The one thing left that makes life endurable is love. Life is tenuous; love is dangerous, and love potions risky:

[W]hen she mentions them love medicines, I feel my back prickle at the danger. These love medicines are something of an old Chippewa speciality. No other tribe has got them down so well. But love medicine is not for the layman to handle. You don't just go out and get one without praying for it. Before you get one, even, you should go through one hell of a lot of mental condensation. You got to think it over. Choose the right one. You could really mess up your life grinding up the wrong little thing.

(199)

But healing family wounds isn't a matter of chemistry; it's a matter of words. Like an old folk charm spoken to oneself, the stories of love coerce the loved ones. Finally, the novel seduces the reader into affection for these sometimes silly, sometimes sad characters who are only real in the magic of words.

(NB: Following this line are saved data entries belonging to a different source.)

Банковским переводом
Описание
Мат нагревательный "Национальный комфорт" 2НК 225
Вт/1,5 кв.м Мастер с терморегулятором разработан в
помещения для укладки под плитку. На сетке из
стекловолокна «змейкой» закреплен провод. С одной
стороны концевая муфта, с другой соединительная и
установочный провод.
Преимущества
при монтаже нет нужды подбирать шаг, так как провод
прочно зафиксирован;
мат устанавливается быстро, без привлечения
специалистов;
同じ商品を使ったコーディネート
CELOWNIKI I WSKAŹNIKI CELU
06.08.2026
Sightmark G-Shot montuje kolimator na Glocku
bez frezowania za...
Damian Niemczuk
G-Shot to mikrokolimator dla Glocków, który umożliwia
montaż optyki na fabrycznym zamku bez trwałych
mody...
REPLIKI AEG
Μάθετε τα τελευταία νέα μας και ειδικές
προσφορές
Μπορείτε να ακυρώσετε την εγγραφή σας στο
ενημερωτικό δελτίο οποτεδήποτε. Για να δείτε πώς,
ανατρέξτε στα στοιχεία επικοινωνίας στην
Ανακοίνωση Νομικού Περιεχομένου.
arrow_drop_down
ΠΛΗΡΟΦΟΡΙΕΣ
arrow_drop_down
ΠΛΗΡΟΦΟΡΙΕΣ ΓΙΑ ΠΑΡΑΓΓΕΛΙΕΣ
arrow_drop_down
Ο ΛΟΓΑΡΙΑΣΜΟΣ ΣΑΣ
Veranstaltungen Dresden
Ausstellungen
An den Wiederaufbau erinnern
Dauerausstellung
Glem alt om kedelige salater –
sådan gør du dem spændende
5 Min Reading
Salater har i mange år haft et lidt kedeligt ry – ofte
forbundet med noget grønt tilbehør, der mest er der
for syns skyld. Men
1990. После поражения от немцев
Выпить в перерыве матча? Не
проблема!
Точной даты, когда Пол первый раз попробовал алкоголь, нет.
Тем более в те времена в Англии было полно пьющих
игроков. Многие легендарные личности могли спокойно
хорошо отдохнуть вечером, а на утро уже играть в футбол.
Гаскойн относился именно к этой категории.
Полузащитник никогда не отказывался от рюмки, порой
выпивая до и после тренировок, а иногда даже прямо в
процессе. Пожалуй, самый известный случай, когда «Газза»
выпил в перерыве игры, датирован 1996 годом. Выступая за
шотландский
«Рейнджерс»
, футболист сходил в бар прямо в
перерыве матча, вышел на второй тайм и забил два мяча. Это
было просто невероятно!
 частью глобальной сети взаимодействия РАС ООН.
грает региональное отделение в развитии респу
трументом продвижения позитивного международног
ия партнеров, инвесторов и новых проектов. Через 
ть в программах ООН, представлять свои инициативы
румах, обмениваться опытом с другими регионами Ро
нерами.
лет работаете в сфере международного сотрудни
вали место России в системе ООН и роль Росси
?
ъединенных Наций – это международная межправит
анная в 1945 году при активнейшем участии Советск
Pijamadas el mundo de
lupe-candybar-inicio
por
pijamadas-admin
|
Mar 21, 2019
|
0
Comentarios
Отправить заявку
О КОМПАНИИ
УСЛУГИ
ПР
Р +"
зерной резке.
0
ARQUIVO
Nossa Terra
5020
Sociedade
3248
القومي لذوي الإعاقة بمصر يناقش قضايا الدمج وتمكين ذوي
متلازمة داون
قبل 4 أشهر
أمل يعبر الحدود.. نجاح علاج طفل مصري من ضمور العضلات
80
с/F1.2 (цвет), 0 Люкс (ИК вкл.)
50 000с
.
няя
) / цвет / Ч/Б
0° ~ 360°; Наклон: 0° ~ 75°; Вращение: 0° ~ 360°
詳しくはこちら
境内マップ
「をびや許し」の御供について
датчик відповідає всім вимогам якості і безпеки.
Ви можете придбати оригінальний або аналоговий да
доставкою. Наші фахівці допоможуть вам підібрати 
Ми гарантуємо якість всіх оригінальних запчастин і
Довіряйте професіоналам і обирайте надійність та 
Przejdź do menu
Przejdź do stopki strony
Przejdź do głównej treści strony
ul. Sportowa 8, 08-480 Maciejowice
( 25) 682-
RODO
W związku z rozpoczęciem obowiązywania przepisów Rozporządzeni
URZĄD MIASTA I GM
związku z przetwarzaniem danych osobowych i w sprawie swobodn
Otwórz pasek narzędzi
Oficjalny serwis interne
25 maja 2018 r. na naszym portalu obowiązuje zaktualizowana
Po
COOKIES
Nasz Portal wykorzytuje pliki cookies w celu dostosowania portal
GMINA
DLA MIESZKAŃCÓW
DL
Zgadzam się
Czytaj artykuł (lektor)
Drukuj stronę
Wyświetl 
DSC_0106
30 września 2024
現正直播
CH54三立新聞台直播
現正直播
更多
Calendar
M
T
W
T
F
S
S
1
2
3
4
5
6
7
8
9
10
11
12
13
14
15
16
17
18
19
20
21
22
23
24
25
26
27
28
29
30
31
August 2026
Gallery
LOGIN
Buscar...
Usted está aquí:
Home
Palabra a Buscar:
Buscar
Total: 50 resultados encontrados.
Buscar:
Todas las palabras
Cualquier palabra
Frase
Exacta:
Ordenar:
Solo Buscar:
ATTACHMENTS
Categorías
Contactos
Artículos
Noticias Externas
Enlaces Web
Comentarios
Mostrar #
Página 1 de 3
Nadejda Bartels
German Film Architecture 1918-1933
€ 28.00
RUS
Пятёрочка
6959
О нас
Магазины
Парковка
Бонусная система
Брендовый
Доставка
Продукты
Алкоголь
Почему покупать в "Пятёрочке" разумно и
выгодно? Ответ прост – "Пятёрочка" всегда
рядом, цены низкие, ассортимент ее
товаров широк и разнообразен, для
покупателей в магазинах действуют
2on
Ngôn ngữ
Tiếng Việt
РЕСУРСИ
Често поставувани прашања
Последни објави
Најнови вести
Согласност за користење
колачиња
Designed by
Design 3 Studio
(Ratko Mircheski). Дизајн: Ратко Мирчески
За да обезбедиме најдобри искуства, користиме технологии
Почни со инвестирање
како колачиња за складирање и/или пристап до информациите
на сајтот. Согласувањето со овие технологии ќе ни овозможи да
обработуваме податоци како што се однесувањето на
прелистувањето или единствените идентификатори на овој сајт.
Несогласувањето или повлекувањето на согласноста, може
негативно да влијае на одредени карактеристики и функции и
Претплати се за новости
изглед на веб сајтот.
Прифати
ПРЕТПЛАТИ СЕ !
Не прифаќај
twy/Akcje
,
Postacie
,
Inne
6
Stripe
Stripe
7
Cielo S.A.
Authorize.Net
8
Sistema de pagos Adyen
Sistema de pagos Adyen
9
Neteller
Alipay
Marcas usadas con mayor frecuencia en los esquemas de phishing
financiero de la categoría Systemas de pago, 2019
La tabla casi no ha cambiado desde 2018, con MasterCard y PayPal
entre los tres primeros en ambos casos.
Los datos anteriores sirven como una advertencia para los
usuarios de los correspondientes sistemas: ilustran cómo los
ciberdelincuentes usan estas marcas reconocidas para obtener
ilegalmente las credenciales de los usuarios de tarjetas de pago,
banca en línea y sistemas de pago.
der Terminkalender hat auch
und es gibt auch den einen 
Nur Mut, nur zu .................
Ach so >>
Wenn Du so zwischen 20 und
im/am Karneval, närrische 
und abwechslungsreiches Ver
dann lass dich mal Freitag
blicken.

Love Medicine is a powerful novel. It develops hard, clear pictures of Indian people struggling to hold their lives together, hanging on to the edge of the reservation or fighting to make a place for themselves in bleak midwestern cities or devising ingenious ways to make one more break for freedom, but its most remarkable quality is how it manages to give new form to oral tradition. Not the enduring sacred tradition of ritual and myth that we have come to know in contemporary Indian literature, but a secular tradition that is so ordinary, so everyday, so unconscious that it takes an inquirer, an investigator, an artist to recognize its value and adapt its anecdotal structure to the novel. While Love Medicine may not have the obvious spiritual power so often found in Indian fiction, its narratives and narrators are potent. They coerce us into participating in their events and emotions and in the exhilarating process of making the story come out right.

As the number of novels by American Indian writers grows, we can begin to see just how varied are the possibilities for Indian fiction, how great the number of storytelling choices available from the various cultures of Indian tribes, how intriguing and unique the stories are within this genre of American fiction. Perhaps the one thread that holds this fabric of literature together is that the best works of American Indian fiction are never passive; they demand that we enter not only into the fictional world but participate actively in the process of storytelling.

Note

  1. Louise Erdrich, Love Medicine (New York: Holt, 1984), 233. Subsequent references will be identified by parenthetical page numbers in the text.